_Excerpt_.
★ ★ ★ ★ ★ ★ ★
The Tsachila, also called the Colorados (meaning “the red-colored ones”), are an indigenous people of the Ecuadorian province of Santo Domingo de los Tsáchilas, partly named after them. Their native language is Tsafiki, a member of the Barbacoan linguistic family, and translates to mean "true word".

== Population ==

According to the 1997 census, their population had reached 2,640 inhabitants. These are grouped into eight communities: Cóngoma Grante (St. John), Los Naranjos, El Búho de los Colorados, El Poste, Peripa, Chigüpe, Otongo Mapalí, and Filomena Aguavil (Tahuaza). These communities are located in the rural canton of Santo Domingo de los Tsachilas.

== Geography ==
The Tsachila people are located near the base of the Andes Mountains. The province has a surface area of 3,857 km², an altitude of 625 m, and is located 120 km from the Pacific Ocean. The province shares a border to the north and east with Pichincha, to the west with Manabí, to the south with Los Ríos, and the southeast with Cotopaxi. Ecuador’s northwestern zone is the zone that receives the most rainfall in the country. It has a great hydrological wealth where five important basins and micro-basins are located: The east and northeast, the middle and lower course of Toachi, belongs to the White River basin; to the south, the sub-basin of Borbón which belongs to the Guayas river great basin, and is joined with the Babis (Nino Torres). In the southeast, the Peripa river sub-basin; to the northeast. The sub-basin of Quinindé, along with the White River sub-basin; the northeast belongs to the Esmeralda River basin. The city is located at the end of the Toachi river basin which is located to the east side of the city. Bombolí hill is the highest elevation.

== Legend of the origin of their ornamentation ==

Men of this ethnic group are easily distinguishable for an elaborate head decoration that they style by shaving the temporal areas of their heads and shaping the remaining hair into a helmet-like feature with a mixture of grease and annatto sap/seeds which is achiote.
This tradition is believed to have been a palliative measure from a time when the Tsachila's were exposed to the ravages of smallpox.
A Tsáchila shaman asked a spirit to guide them to a cure by ceremony and prayer. They were guided to an achiote bush. They covered themselves completely with the red juices of the seed-pods and after a few days the mortality in the group was drastically reduced. They are forever grateful to this plant for the protection that it offered to the entire community from smallpox. The shape of their hair style is fashioned to look like the seed pods.
★ ★ ★ ★ ★ ★ ★
_Exercise details_. Can you continue the excerpt above on the Tsachila people, picking up after its last sentence?

[Saved data entries]
★ ★ ★ ★ ★ ★ ★
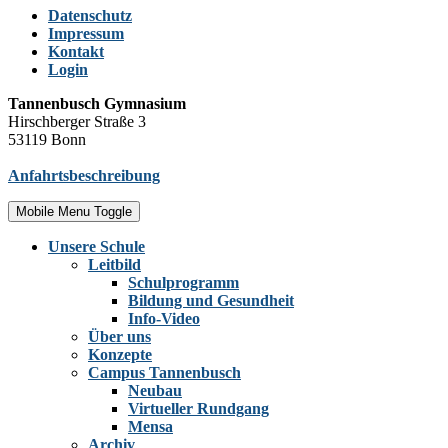
Datenschutz
Impressum
Kontakt
Login
Tannenbusch Gymnasium
Hirschberger Straße 3
53119 Bonn
Anfahrtsbeschreibung
Mobile Menu Toggle
Unsere Schule
Leitbild
Schulprogramm
Bildung und Gesundheit
Info-Video
Über uns
Konzepte
Campus Tannenbusch
Neubau
Virtueller Rundgang
Mensa
Archiv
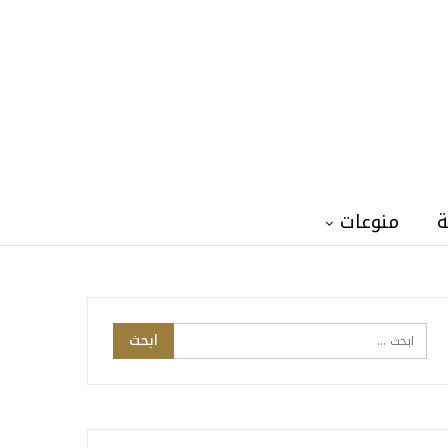
ة
منوعات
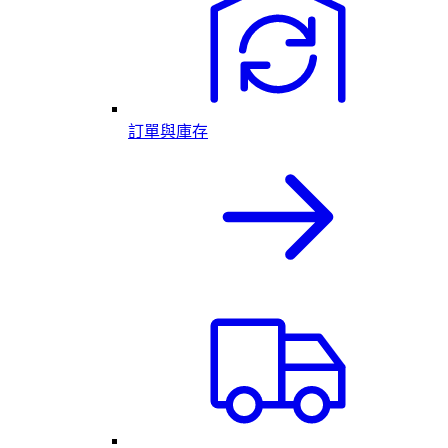
訂單與庫存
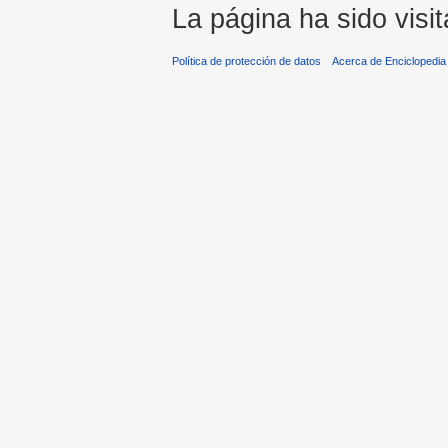
La página ha sido visi
Política de protección de datos
Acerca de Enciclopedi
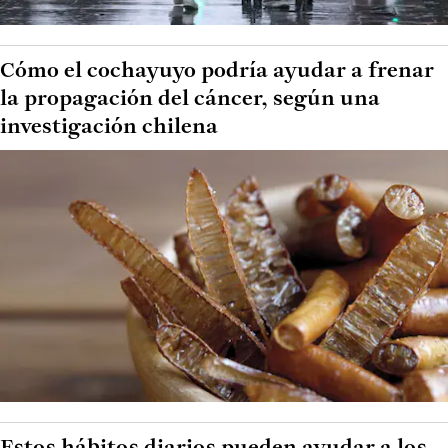
Cómo el cochayuyo podría ayudar a frenar
la propagación del cáncer, según una
investigación chilena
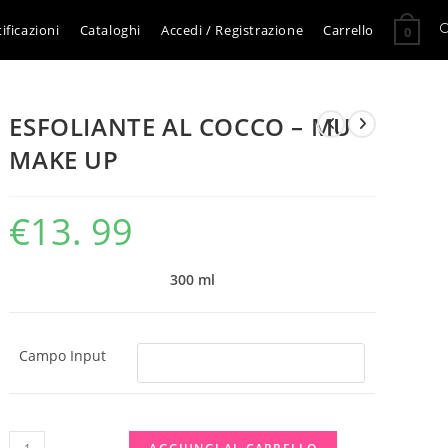
A
ificazioni
Cataloghi
Accedi / Registrazione
Carrello
0
l
ESFOLIANTE AL COCCO – MU
r
MAKE UP
s
€
13. 99
s
300 ml
Campo Input
ESFOLIANTE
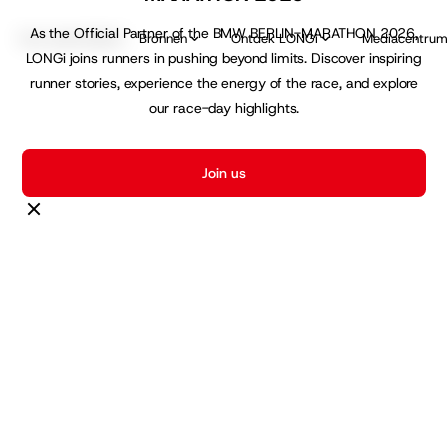
As the Official Partner of the BMW BERLIN-MARATHON 2026,
Voor particulieren
Bronnen
Ontdek LONGi
Mediacentru
LONGi joins runners in pushing beyond limits. Discover inspiring
runner stories, experience the energy of the race, and explore
our race-day highlights.
Join us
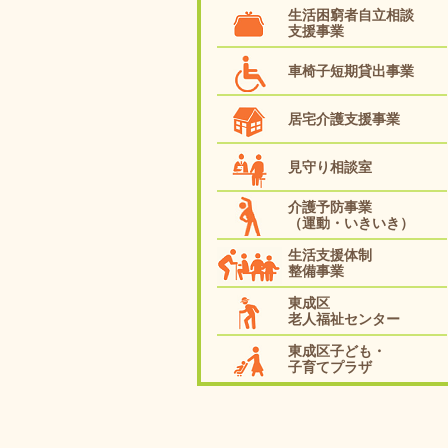
生活困窮者自立相談
支援事業
車椅子短期貸出事業
居宅介護支援事業
見守り相談室
介護予防事業
（運動・いきいき）
生活支援体制
整備事業
東成区
老人福祉センター
東成区子ども・
子育てプラザ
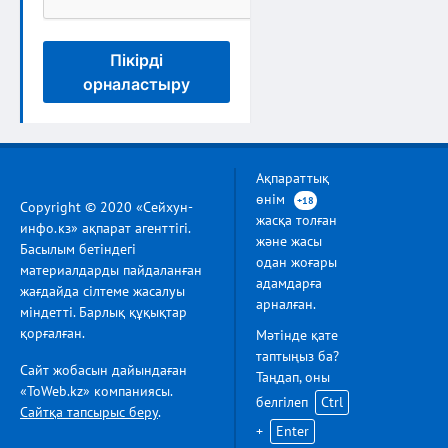
Пікірді
орналастыру
Ақпараттық
өнім
+18
Copyright © 2020 «Сейхун-
жасқа толған
инфо.кз» ақпарат агенттігі.
және жасы
Басылым бетіндегі
одан жоғары
материалдарды пайдаланған
адамдарға
жағдайда сілтеме жасалуы
арналған.
міндетті. Барлық құқықтар
қорғалған.
Мәтінде қате
таптыңыз ба?
Сайт жобасын дайындаған
Таңдап, оны
«ToWeb.kz» компаниясы.
белгілеп
Ctrl
Сайтқа тапсырыс беру
.
+
Enter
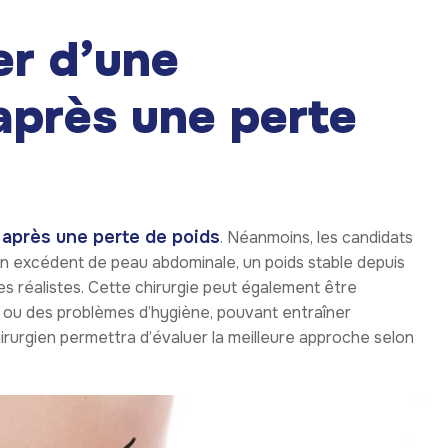
er d’une
après une perte
après une perte de poids
. Néanmoins, les candidats
un excédent de peau abdominale, un poids stable depuis
s réalistes. Cette chirurgie peut également être
s ou des problèmes d’hygiène, pouvant entraîner
irurgien permettra d’évaluer la meilleure approche selon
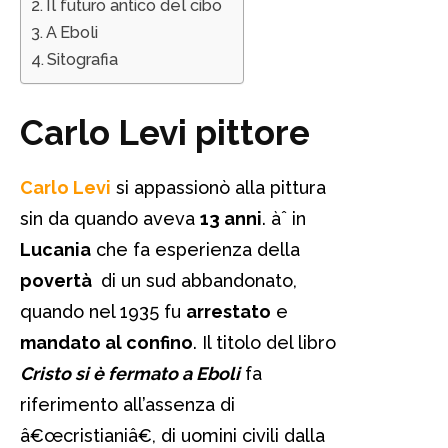
Il futuro antico del cibo
A Eboli
Sitografia
Carlo Levi pittore
Carlo Levi
si appassionò alla pittura
sin da quando aveva
13 anni
. àˆ in
Lucania
che fa esperienza della
povertà
di un sud abbandonato,
quando nel 1935 fu
arrestato
e
mandato al confino
. Il titolo del libro
Cristo si è fermato a Eboli
fa
riferimento all’assenza di
â€œcristianiâ€, di uomini civili dalla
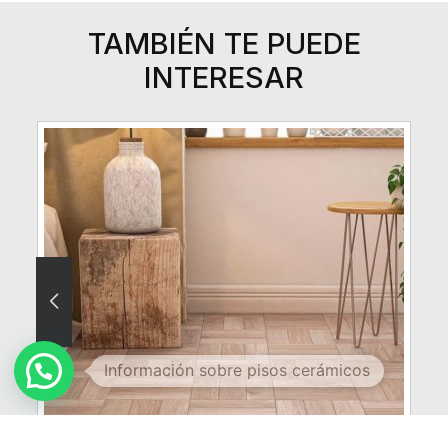
TAMBIÉN TE PUEDE
INTERESAR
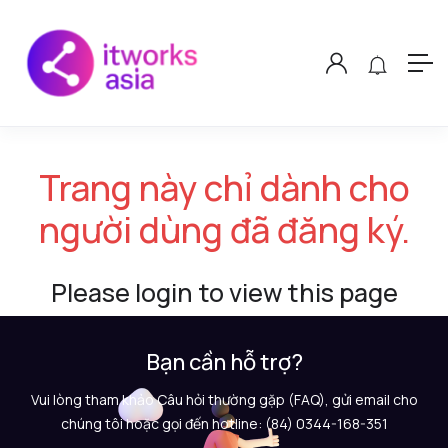
Trang này chỉ dành cho
người dùng đã đăng ký.
Please login to view this page
Bạn cần hỗ trợ?
Vui lòng tham khảo Câu hỏi thường gặp (FAQ), gửi email cho
chúng tôi hoặc gọi đến hotline: (84) 0344-168-351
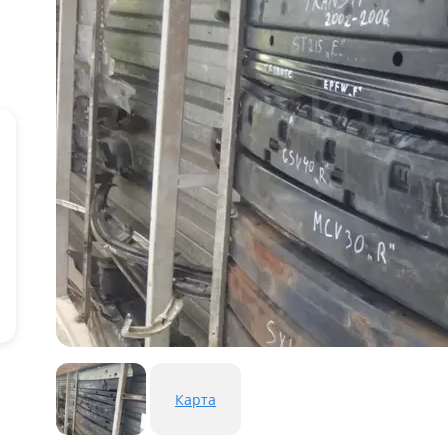
Карта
★ ★ ★ ★ ★ ★ ★
_Task result_.
== Present day way of life ==

They speak the Tsafiki or Tsáchila language of the Barbacoan language family.
Men wear horizontally striped cobalt blue/black and white skirts, and the women wear brightly colored horizontally striped skirts.

The Spaniards called them "Colorado" (meaning colored red) because they used to cover their entire bodies in the red juices of the achiote seeds, for protection against smallpox, but the Spaniards thought red was indeed their true skin color.

==Notable people==
- Diana Aguavil (born 1983) became the first female governor of the Tsáchila people in 2018.
- Amy Gende (born 1998) represented Province of Santo Domingo de los Tsáchilas at the National Assembly from 2023 to 2025.
- In 2024 Jadira Bayas was recognised for her work supporting local culture when she was given Tsáchila nationality.

==Historical notes==

The largest city of the canton is Santo Domingo de los Colorados and was named after these ethnic groups. Most Ecuadorians consider the shamans of the Tsachila's holders of secrets of the rain forest and of healing powers that would heal whenever the western medicine had failed. For the most part, this country legend was generated by the fame of Abraham Calazacom a tribal chief of the Tsachila's that led his tribe in the fifties and sixties.
Their economic activity is limited to harvesting of native tropical products for traditional medicine, especially the Tagua or Corozo nuts that are used to manufacture hand-crafts in many communities of Ecuador. They also cultivate tropical fruits, including different varieties of the genus Musa (bananas), Pineapples, Papayas, Oranges, etc, as well as farming Cocoa plants.